Monmouth's Bond part of research team that's received $600,000 National Science Foundation grant
Monmouth, Ill. (01/27/2021) — A Monmouth College professor is part of a national study that seeks to better understand student attitudes toward learning about statistics and data science.
Marjorie Bond is a member of a seven-researcher team that has received a $600,000 grant from the National Science Foundation for Motivational Attitudes in Statistics and Data Science Education Research.
The group aims to gauge motivational attitudes toward statistics in students and instructors, as well as understand environmental characteristics and other elements that influence student learning.
The research group expects that its results will be brought back to teacher education as best practices. Because data science - which Monmouth launched as an academic major in 2019 - is a new field of study related to statistics, the group will produce the first instruments written to study that discipline.
Last spring, Bond used her sabbatical to study data science. She led a section of the College's introductory data science course last fall and is doing so again during the spring semester.
"Data science education research is in its infancy with minimal research on attitudes and no validated measurement instruments," Bond and her colleagues note in the proposal. "Quality instruments to measure student attitudes are priorities in both the statistics education and data science education communities."
The three-year "Developing Validated Instruments to Measure Student/Faculty Attitudes in Undergraduate Statistics and Data Science Education" grant was written by Bond along with researchers from Villanova University, Winona (Minn.) State University, Mount Saint Vincent University in Canada and California State University, Monterey Bay. Working alongside the researchers are Bond's faculty colleague at Monmouth, Wendine Bolon, and a professor from Elizabethtown (Pa.) College.
Bond said that work in Monmouth's Summer Opportunity for Intellectual Activity program - known as SOFIA - allowed students to adapt the research tool Survey of Attitudes Towards Statistics (SATS) to study attitudes toward disciplines other than statistics. When the group's results "didn't make sense," she realized they needed another instrument to measure attitudes toward statistics instead of the SATS.
"We saw similar patterns - no change in attitudes from pre-course to post-course," said Bond, a professor in Monmouth's Department of Mathematics, Statistics and Computer Science. "We were looking at other science disciplines like biology and psychology and were not seeing changes in attitudes. This didn't make sense. It was at that point that I realized that the SATS wasn't working."
While a graduate student at the University of New Mexico in the early 1990s, one of Bond's statistics classes was used in the development of the SATS, but it wasn't until 2004 that Bond and SATS creator Candace Schau began their collaboration.
"Teaching at a place like Monmouth without the pressure to publish has allowed me to do my research," said Bond. "If you look at my early research in statistics education, I kept floating from one subject to another, but once Candace and I came together again, my research area crystallized. I expected that we would revise the SATS at some point, but I did not foresee that a brand-new instrument would be needed. However, after looking at all the accumulated data, it just became clear that a new instrument needed to be created from scratch."
After this realization, she applied for and received a $10,000 grant from the American Statistics Association in 2016. The Research on Statistics Attitudes (ROSA) grant paid for three workshops that led to the current research group as well as three proposals to NSF, with the last proposal being funded.
Bond said members in her research group have a diverse set of skills and experiences.

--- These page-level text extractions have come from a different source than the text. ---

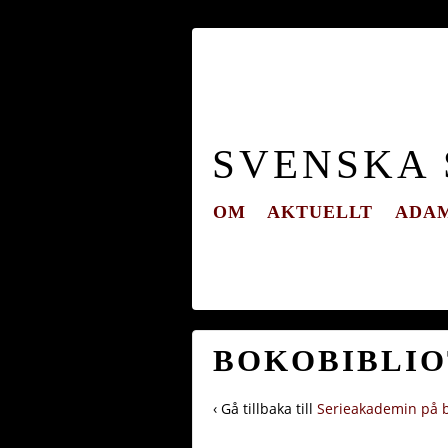
SVENSKA
OM
AKTUELLT
ADAM
BOKOBIBLI
‹ Gå tillbaka till
Serieakademin på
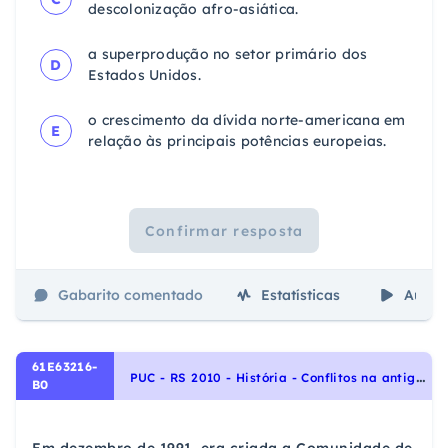
descolonização afro-asiática.
a superprodução no setor primário dos
D
Estados Unidos.
o crescimento da dívida norte-americana em
E
relação às principais potências europeias.
Confirmar resposta
Gabarito comentado
Estatísticas
Aulas
61E63216-
P
UC - RS 2010 - História - Conflitos na antiga Europa do Leste, História Geral, Queda do Socialismo Real
B0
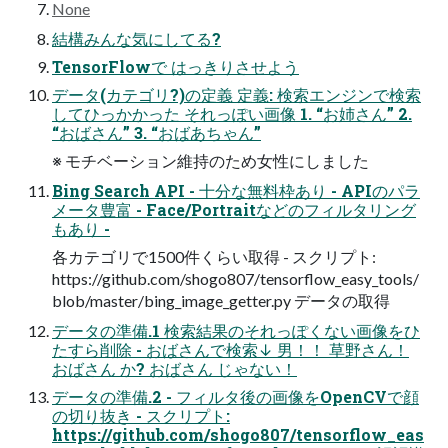
None
結構みんな気にしてる?
TensorFlowで はっきりさせよう
データ(カテゴリ?)の定義 定義: 検索エンジンで検索
してひっかかった それっぽい画像 1. “お姉さん” 2.
“おばさん” 3. “おばあちゃん”
※ モチベーション維持のため女性にしました
Bing Search API - 十分な無料枠あり - APIのパラ
メータ豊富 - Face/Portraitなどのフィルタリング
もあり -
各カテゴリで1500件くらい取得 - スクリプト:
https://github.com/shogo807/tensorflow_easy_tools/
blob/master/bing_image_getter.py データの取得
データの準備.1 検索結果のそれっぽくない画像をひ
たすら削除 - おばさんで検索↓ 男！！ 草野さん！
おばさん か? おばさん じゃない！
データの準備.2 - フィルタ後の画像をOpenCVで顔
の切り抜き - スクリプト:
https://github.com/shogo807/tensorflow_eas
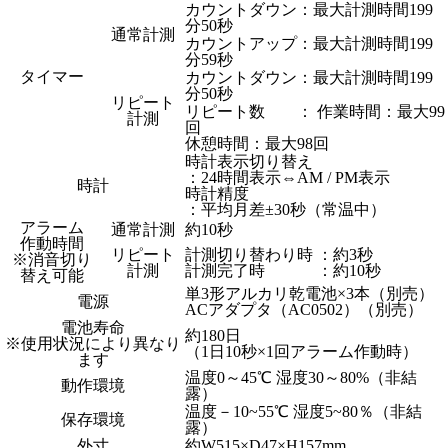
カウントダウン：最大計測時間199
分50秒
通常計測
カウントアップ：最大計測時間199
分59秒
タイマー
カウントダウン：最大計測時間199
分50秒
リピート
リピート数 ：
作業時間：最大99
計測
回
休憩時間：最大98回
時計表示切り替え
：24時間表示⇔AM / PM表示
時計
時計精度
：平均月差±30秒（常温中）
アラーム
通常計測
約10秒
作動時間
リピート
計測切り替わり時 ：約3秒
※消音切り
計測
計測完了時 ：約10秒
替え可能
単3形アルカリ乾電池×3本（別売）
電源
ACアダプタ（AC0502）（別売）
電池寿命
約180日
※使用状況により異なり
（1日10秒×1回アラーム作動時）
ます
温度0～45℃ 湿度30～80%（非結
動作環境
露）
温度－10~55℃ 湿度5~80％（非結
保存環境
露）
外寸
約W515×D47×H157mm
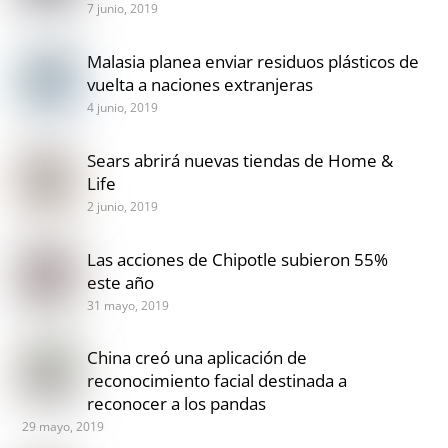
7 junio, 2019
Malasia planea enviar residuos plásticos de
vuelta a naciones extranjeras
4 junio, 2019
Sears abrirá nuevas tiendas de Home &
Life
2 junio, 2019
Las acciones de Chipotle subieron 55%
este año
31 mayo, 2019
China creó una aplicación de
reconocimiento facial destinada a
reconocer a los pandas
29 mayo, 2019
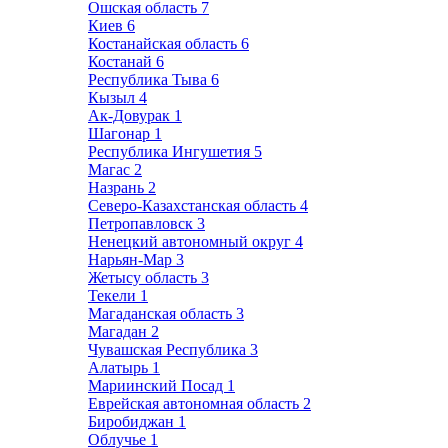
Ошская область
7
Киев
6
Костанайская область
6
Костанай
6
Республика Тыва
6
Кызыл
4
Ак-Довурак
1
Шагонар
1
Республика Ингушетия
5
Магас
2
Назрань
2
Северо-Казахстанская область
4
Петропавловск
3
Ненецкий автономный округ
4
Нарьян-Мар
3
Жетысу область
3
Текели
1
Магаданская область
3
Магадан
2
Чувашская Республика
3
Алатырь
1
Мариинский Посад
1
Еврейская автономная область
2
Биробиджан
1
Облучье
1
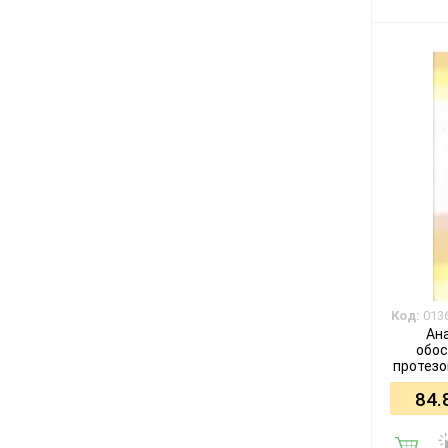
Код:
013
Ан
обос
протезо
84.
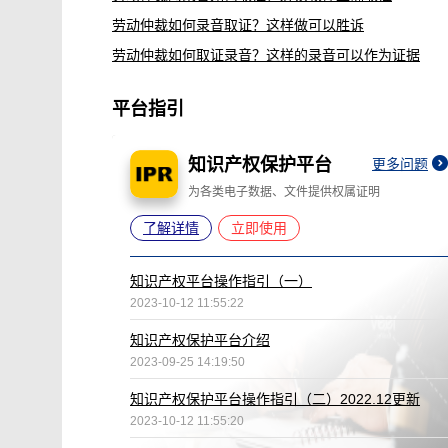
劳动仲裁如何录音取证？这样做可以胜诉
劳动仲裁如何取证录音？这样的录音可以作为证据
平台指引
知识产权保护平台
更多问题
为各类电子数据、文件提供权属证明
了解详情
立即使用
知识产权平台操作指引（一）
2023-10-12 11:55:22
知识产权保护平台介绍
2023-09-25 14:19:50
知识产权保护平台操作指引（二）2022.12更新
2023-10-12 11:55:20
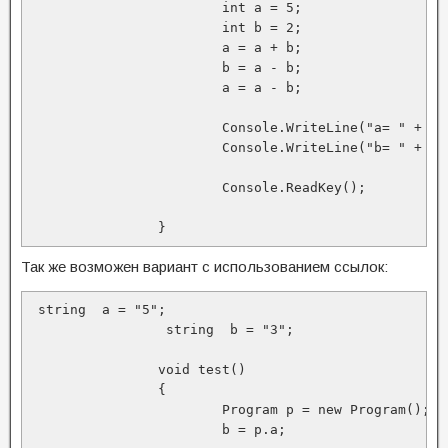
			int a = 5;

			int b = 2;

			a = a + b;

			b = a - b;

			a = a - b;

			Console.WriteLine("a= " + a);

			Console.WriteLine("b= " + b);

			Console.ReadKey();

		}
Так же возможен вариант с использованием ссылок:
 string  a = "5";

		 string  b = "3";

		void test()

		{

			Program p = new Program();

			b = p.a;
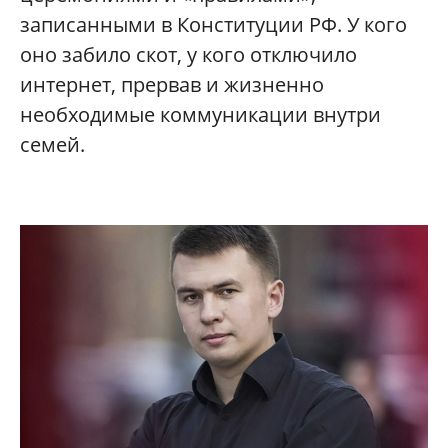
записанными в Конституции РФ. У кого
оно забило скот, у кого отключило
интернет, прервав и жизненно
необходимые коммуникации внутри
семей.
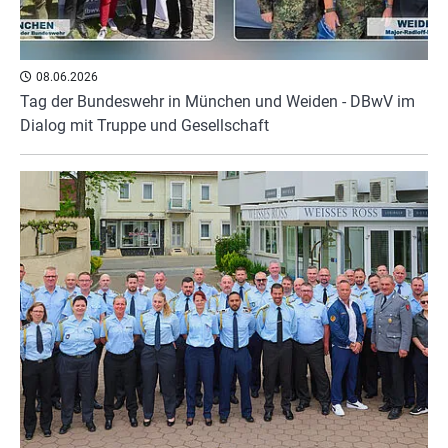
08.06.2026
Tag der Bundeswehr in München und Weiden - DBwV im
Dialog mit Truppe und Gesellschaft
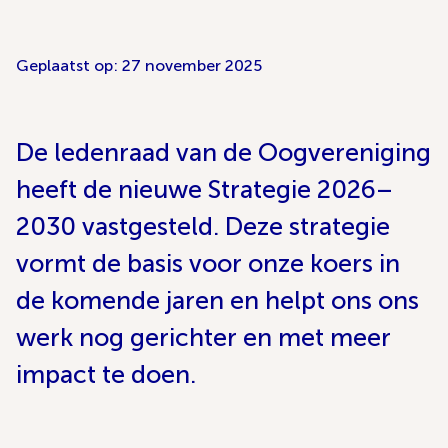
Geplaatst op: 27 november 2025
De ledenraad van de Oogvereniging
heeft de nieuwe Strategie 2026–
2030 vastgesteld. Deze strategie
vormt de basis voor onze koers in
de komende jaren en helpt ons ons
werk nog gerichter en met meer
impact te doen.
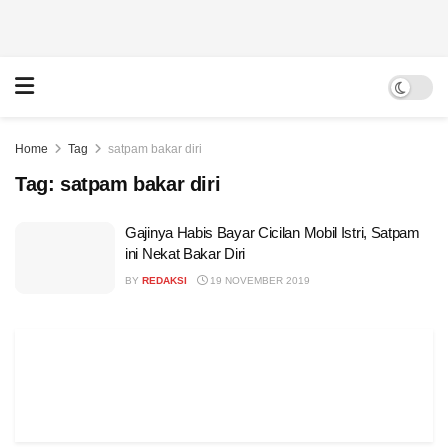
Home
Tag
satpam bakar diri
Tag:
satpam bakar diri
Gajinya Habis Bayar Cicilan Mobil Istri, Satpam
ini Nekat Bakar Diri
BY
REDAKSI
19 NOVEMBER 2019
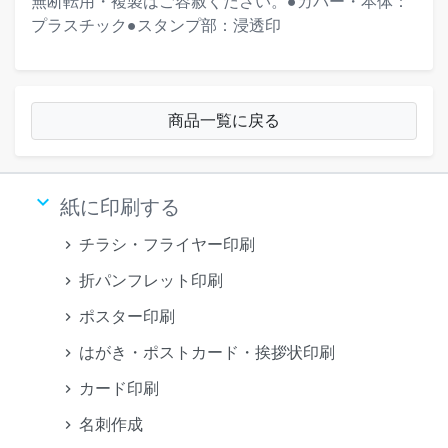
無断転用・複製はご容赦ください。●カバー・本体：
プラスチック●スタンプ部：浸透印
商品一覧に戻る
keyboard_arrow_down
紙に印刷する
チラシ・フライヤー印刷
折パンフレット印刷
ポスター印刷
はがき・ポストカード・挨拶状印刷
カード印刷
名刺作成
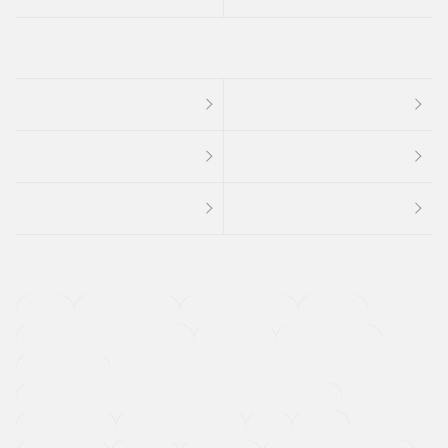
４ＷＤ
定期点検記録簿
ワンオーナーカー
福祉車両
メーカー系販売店取り扱い車
修復歴無し
アルミホイール
寒冷地仕様車
過給機設定モデル（ターボ・スーパーチャージャーなど)
ETC
CDプレーヤー
カーナビゲーション
禁煙車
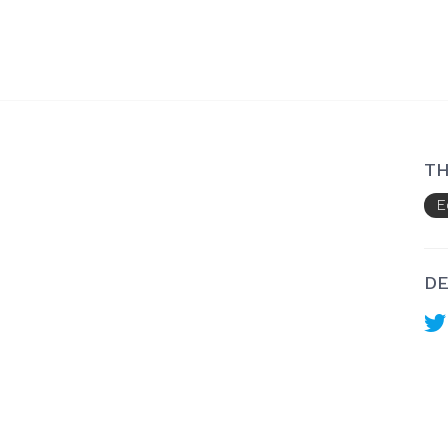
TH
E
DE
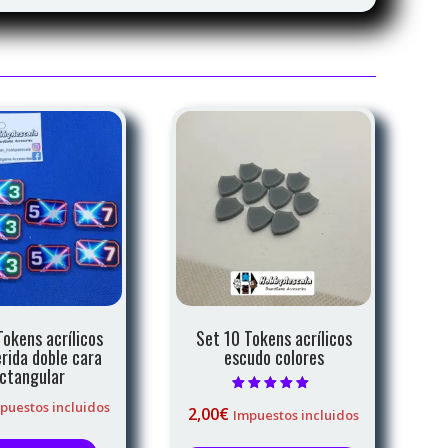
Tokens acrílicos
Set 10 Tokens acrílicos
rida doble cara
escudo colores
ctangular
Valorado con
puestos incluidos
2,00
€
Impuestos incluidos
5.00
de 5
Este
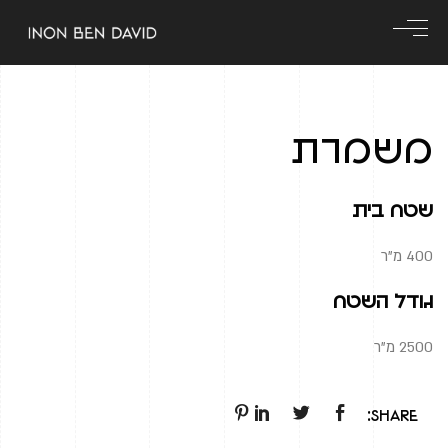
משמרת
שטח בית
400 מ"ר
גודל השטח
2500 מ"ר
Share:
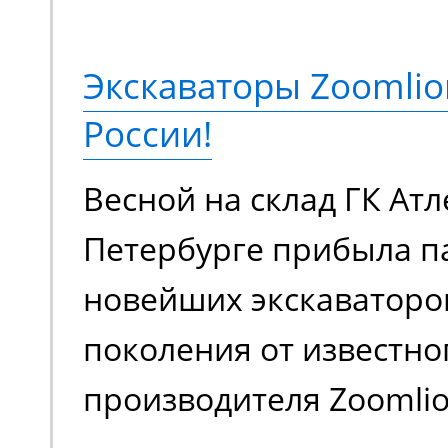
подъема до 18 метров,
грузоподъемностью 230
Экскаваторы Zoomlio
метров. Оснащается э
России!
аккумуляторной батаре
Весной на склад ГК Атл
в плане шумовой нагру
Петербурге прибыла п
загрязняет воздух вр
новейших экскаваторо
выхлопами. Универсал
поколения от известно
для работы внутри и с
производителя Zoomlion
помещения.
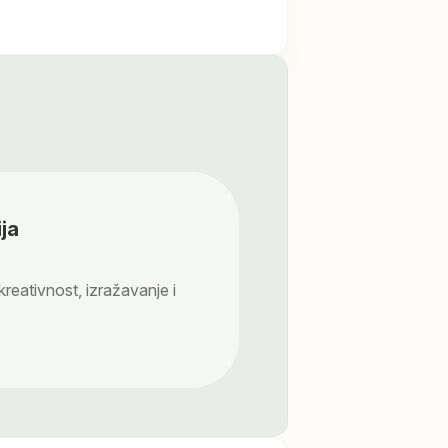
ja
 kreativnost, izražavanje i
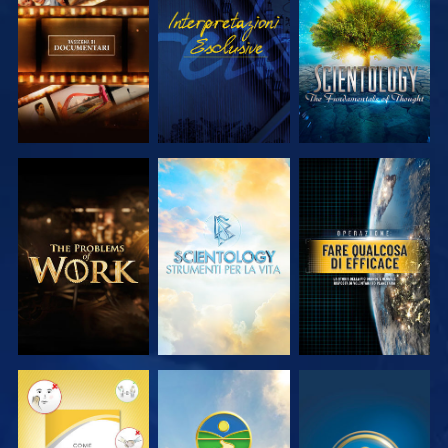
ESPLORA LE
GUARDA
ESPLORA LE
SERIE
SERIE
ESPLORA LE
ESPLORA LE
GUARDA
SERIE
SERIE
GUARDA
GUARDA
GUARDA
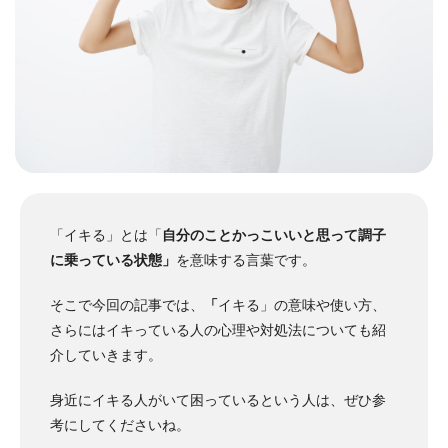
「イキる」とは「
自分のことかっこいいと思って調子
に乗っている状態」
を意味する言葉です。
そこで今回の記事では、
「
イキる」の意味や使い方、
さらにはイキっている人の心理や対処法についても紹
介していきます。
身近にイキる人がいて困っているという人は、ぜひ参
考にしてくださいね。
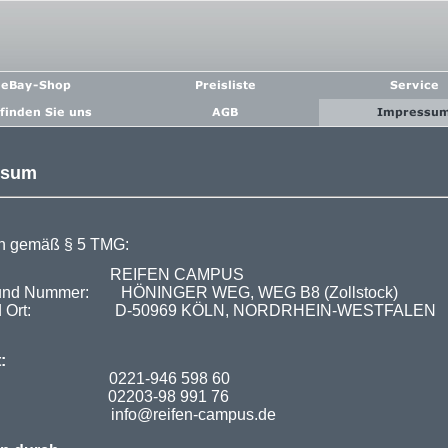
ssum
n gemäß § 5 TMG:
ma: REIFEN CAMPUS
 und Nummer: HÖNINGER WEG, WEG B8 (Zollstock)
nd Ort: D-50969 KÖLN, NORDRHEIN-WESTFALEN
:
fon: 0221-946 598 60
 02203-98 991 76
l: info@reifen-campus.de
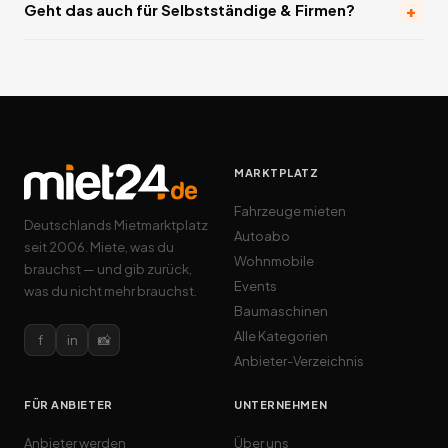
+
Geht das auch für Selbstständige & Firmen?
MARKTPLATZ
Fahrzeuge mieten
Deutschlands Mietmarktplatz
Autoabo
seit 2006. Miete, was du
Wohnmobile
brauchst — und gib zurück,
Events
was du nicht mehr brauchst.
Baumaschinen
Alle Kategorien
f
in
📸
Anbieter-Verzeichnis
FÜR ANBIETER
UNTERNEHMEN
Anbieter werden
Über uns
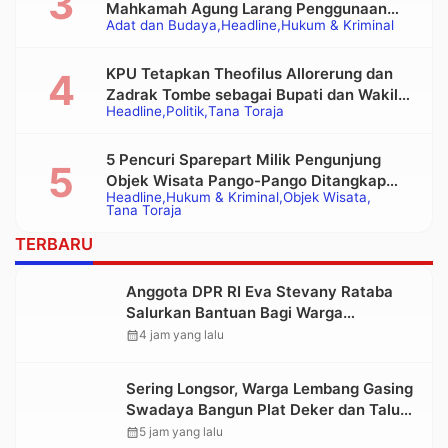
Mahkamah Agung Larang Penggunaan
Adat dan Budaya
Headline
Hukum & Kriminal
Alat Berat pada Eksekusi Rumah Adat
Tongkonan
KPU Tetapkan Theofilus Allorerung dan
Zadrak Tombe sebagai Bupati dan Wakil
Headline
Politik
Tana Toraja
Bupati Tana Toraja Terpilih
5 Pencuri Sparepart Milik Pengunjung
Objek Wisata Pango-Pango Ditangkap
Headline
Hukum & Kriminal
Objek Wisata
Polisi
Tana Toraja
TERBARU
Anggota DPR RI Eva Stevany Rataba
Salurkan Bantuan Bagi Warga
Terdampak Longsor di Buntu Pepasan
calendar_month
4 jam yang lalu
Sering Longsor, Warga Lembang Gasing
Swadaya Bangun Plat Deker dan Talut
Jalan Penghubung Antar Lembang
calendar_month
5 jam yang lalu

"That makes us perfect for creating these instruments," she said. "We have two researchers who recently received their doctoral degrees and have experience creating instruments. Then we have researchers in the middle of their careers who have worked with the SATS and/or taught statistics and data science courses. And then we have me, who is heading toward the end of her career with the knowledge and passion for the research. I've collected a national sample of SATS data from students and instructors when it was just Candace and me in the late 2000s."
Bond is confident that the results of her group's research "will make a difference."
"I know that the instruments created through this grant will make a difference because their foundation is in education theory, and they will be valid," she said. "Additionally, it is my belief that they can be adapted to other disciplines and will be used to influence teacher education in disciplines besides statistics and data science."